Во время революции 1905 года многие пастыри считали своим христианским долгом защищать угнетенный народ. Войцех Коссак. Кровавое воскресенье в Петербурге 9 января 1905 года (фрагмент). 1905. Кировоградский художественный музей. Украина
В начале XX века часть клира государственной церкви определилась со своей партийной принадлежностью. Предпочтения были разные: трудовики, эсеры, кадеты, социал-демократы и др. Причем компромиссы на политической почве были затруднительны даже для духовенства, вошедшего в состав Государственной думы.
※ ※ ※
Задание 1:
Назовите все партийные направления, которые отрывок о духовенстве приводит как предпочтения клира.
Задание 2:
Измените отрывок о духовенстве: перепишите часть, которая начинается со слов «Во время революции» и заканчивается словами «состав Государственной думы.», и замените в ней «клира» на «священства».
※ ※ ※
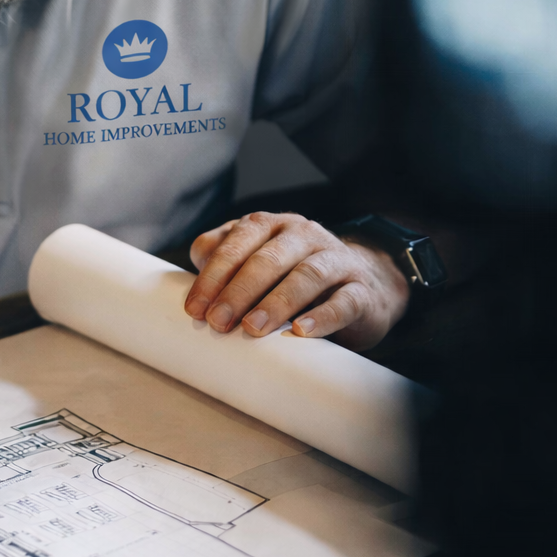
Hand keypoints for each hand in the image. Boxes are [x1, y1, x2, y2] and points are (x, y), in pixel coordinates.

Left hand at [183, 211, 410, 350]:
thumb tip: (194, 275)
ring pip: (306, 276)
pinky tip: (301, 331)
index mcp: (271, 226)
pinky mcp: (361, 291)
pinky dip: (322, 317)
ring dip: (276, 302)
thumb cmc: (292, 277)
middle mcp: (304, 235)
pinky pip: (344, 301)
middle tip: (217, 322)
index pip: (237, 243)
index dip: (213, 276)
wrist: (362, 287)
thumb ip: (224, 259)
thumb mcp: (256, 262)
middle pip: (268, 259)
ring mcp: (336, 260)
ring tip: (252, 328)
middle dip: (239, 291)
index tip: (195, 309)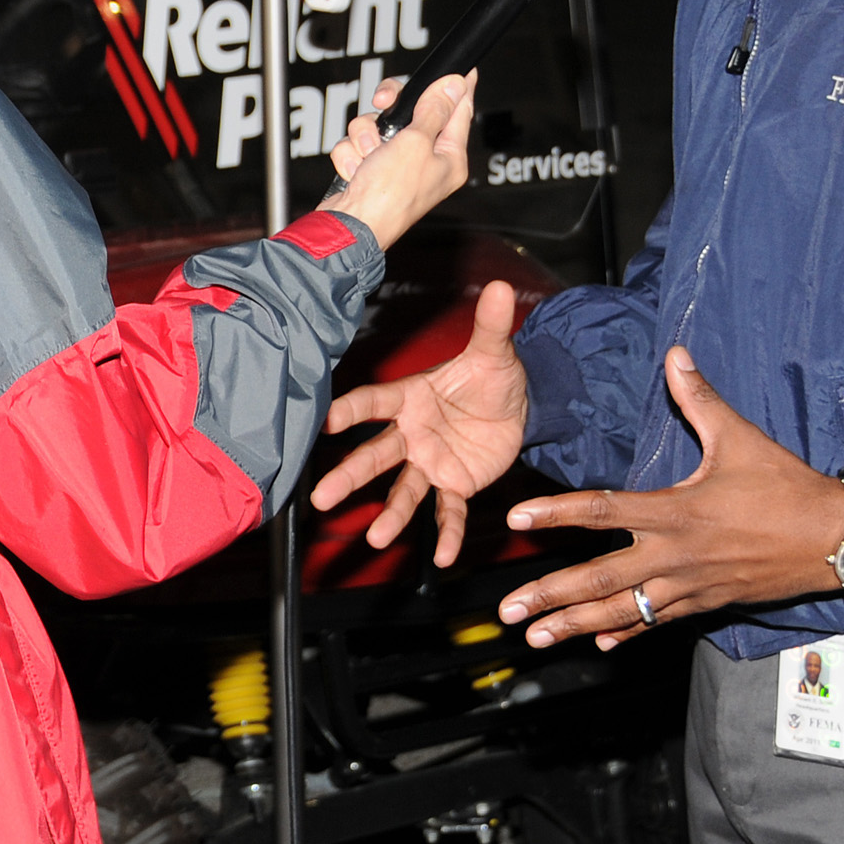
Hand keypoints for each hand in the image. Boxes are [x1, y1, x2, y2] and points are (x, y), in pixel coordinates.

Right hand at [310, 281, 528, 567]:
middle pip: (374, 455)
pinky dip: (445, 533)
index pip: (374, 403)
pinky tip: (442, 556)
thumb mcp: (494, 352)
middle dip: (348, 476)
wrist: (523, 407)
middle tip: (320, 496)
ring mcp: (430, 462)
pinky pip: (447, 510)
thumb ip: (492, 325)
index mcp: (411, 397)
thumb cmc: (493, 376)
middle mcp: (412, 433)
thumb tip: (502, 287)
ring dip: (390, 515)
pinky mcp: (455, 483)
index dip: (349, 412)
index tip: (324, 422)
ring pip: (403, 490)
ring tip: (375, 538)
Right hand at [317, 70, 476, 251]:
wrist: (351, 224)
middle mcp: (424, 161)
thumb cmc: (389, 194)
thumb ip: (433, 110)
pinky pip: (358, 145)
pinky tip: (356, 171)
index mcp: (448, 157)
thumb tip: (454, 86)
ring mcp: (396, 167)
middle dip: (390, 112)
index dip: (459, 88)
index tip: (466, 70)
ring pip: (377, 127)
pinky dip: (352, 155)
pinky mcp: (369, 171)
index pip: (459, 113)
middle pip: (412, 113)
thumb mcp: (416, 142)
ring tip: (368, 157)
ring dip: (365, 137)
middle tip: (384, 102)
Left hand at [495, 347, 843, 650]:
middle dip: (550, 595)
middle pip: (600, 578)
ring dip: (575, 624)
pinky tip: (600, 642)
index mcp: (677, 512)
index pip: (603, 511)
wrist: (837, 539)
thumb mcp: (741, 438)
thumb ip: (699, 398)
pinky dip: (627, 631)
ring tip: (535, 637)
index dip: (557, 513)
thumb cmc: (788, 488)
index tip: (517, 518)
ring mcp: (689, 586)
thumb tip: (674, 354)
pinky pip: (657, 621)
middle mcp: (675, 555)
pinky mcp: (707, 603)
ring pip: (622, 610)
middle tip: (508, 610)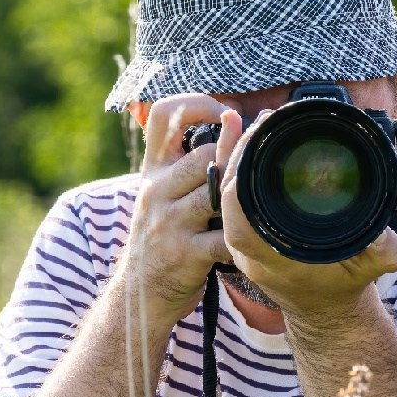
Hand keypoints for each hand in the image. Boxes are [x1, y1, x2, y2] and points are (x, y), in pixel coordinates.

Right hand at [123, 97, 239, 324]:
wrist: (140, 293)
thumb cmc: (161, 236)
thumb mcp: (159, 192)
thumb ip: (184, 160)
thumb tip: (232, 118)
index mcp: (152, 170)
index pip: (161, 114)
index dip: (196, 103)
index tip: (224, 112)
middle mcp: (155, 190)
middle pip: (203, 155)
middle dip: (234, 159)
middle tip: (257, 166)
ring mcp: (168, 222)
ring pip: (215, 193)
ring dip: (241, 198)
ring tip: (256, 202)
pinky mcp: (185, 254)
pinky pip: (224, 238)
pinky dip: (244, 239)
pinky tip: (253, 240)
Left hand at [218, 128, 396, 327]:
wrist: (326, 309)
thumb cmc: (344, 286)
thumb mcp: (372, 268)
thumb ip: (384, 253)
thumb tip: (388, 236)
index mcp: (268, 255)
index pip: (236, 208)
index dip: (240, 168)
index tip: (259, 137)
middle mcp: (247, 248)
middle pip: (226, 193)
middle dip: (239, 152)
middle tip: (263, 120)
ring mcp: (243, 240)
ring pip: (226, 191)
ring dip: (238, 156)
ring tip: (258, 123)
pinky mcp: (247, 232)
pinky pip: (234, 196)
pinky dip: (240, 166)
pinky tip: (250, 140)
※ ※ ※
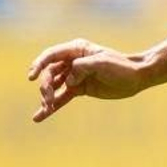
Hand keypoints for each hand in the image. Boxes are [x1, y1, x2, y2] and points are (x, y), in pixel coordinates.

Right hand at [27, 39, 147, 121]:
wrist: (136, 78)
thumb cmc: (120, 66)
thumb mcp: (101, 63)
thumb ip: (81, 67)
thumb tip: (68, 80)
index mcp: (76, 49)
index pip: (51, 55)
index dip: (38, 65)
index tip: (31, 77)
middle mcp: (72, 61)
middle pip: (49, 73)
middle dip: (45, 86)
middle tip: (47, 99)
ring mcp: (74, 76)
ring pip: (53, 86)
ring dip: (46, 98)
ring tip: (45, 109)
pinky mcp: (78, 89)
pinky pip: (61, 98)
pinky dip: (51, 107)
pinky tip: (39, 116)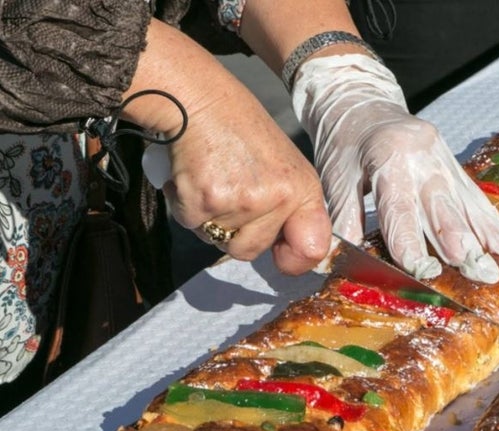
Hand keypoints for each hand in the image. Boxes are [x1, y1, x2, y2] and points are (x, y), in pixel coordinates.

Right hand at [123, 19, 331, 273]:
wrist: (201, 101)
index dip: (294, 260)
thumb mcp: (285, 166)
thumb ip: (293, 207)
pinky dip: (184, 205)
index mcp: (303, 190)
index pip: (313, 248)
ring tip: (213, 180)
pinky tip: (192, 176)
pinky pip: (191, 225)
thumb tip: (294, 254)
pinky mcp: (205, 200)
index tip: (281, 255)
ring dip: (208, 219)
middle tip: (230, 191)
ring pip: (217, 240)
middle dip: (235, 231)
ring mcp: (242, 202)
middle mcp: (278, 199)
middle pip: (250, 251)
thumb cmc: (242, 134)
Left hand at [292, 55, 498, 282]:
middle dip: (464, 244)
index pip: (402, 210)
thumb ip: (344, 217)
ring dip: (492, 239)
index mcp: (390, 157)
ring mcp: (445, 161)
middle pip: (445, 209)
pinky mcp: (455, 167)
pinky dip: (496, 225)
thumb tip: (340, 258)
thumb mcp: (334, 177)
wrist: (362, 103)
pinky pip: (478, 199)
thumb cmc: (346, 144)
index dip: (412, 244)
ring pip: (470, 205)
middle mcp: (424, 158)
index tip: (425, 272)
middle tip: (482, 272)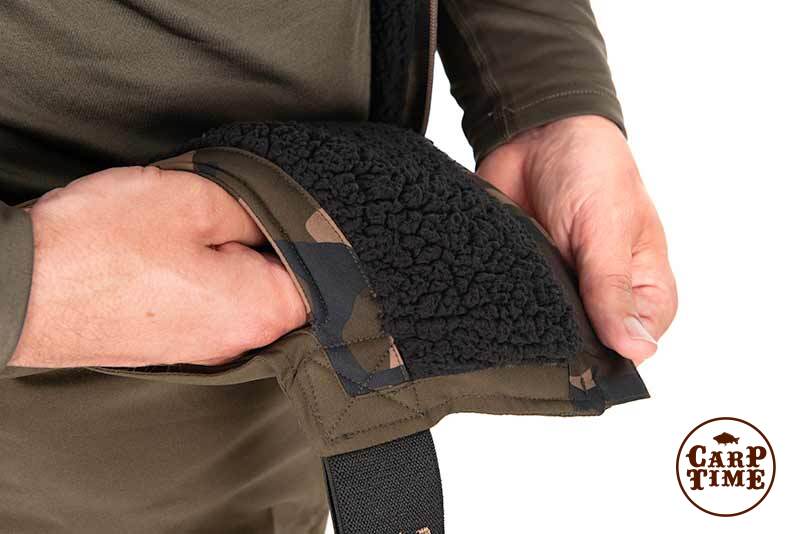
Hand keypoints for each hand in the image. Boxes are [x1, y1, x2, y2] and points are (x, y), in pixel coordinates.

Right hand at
※ ※ ※
Ответ 1:
трудовики, эсеры, кадеты, социал-демократы

Ответ 2:
Во время революции 1905 года многие пастыри считали своим христианским долгом защищать угнетенный народ. Войцех Коссак. Кровавое воскресенье в Петербурге 9 января 1905 года (фрагмент). 1905. Кировоградский художественный музей. Украина
В начале XX века часть священства государственной церкви определилась со своей партийной принадлежностью. Предпочтения были разные: трудовики, эсеры, кадеты, социал-демократы и др. Причем компромиссы на политической почве были затруднительны даже для духовенства, вошедшего в состав Государственной думы.